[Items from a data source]

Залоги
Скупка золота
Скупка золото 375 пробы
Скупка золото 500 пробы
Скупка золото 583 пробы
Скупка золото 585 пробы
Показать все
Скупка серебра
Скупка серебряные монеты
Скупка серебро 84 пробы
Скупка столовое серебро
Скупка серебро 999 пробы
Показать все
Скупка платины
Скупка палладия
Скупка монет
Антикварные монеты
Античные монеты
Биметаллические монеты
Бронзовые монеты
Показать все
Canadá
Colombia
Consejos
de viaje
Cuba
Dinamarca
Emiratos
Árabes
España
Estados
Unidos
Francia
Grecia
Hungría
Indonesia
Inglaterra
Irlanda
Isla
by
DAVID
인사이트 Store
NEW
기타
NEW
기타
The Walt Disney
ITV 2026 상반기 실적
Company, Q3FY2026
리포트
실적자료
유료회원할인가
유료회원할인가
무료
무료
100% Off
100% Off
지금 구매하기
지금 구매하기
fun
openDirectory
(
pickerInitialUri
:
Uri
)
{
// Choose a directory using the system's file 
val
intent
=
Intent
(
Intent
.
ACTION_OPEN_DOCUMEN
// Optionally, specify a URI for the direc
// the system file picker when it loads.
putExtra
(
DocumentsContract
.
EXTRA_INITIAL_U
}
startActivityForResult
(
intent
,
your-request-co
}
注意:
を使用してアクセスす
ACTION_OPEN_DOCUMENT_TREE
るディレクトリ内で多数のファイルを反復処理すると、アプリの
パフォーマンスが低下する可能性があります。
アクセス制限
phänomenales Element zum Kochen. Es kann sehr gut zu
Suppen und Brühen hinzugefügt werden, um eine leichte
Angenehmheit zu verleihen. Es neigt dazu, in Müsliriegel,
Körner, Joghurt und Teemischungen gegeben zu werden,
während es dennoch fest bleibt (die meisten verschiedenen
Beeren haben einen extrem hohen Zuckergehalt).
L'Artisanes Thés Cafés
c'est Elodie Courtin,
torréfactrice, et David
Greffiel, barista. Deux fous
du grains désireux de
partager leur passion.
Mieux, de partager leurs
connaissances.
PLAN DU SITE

What you have to do:
Repeat precisely the lines of the data starting at the one containing "torréfactrice, et David", last line included.

Exercise result:
torréfactrice, et David
Greffiel, barista. Deux fous
du grains désireux de
partager leur passion.
Mieux, de partager leurs
connaissances.
PLAN DU SITE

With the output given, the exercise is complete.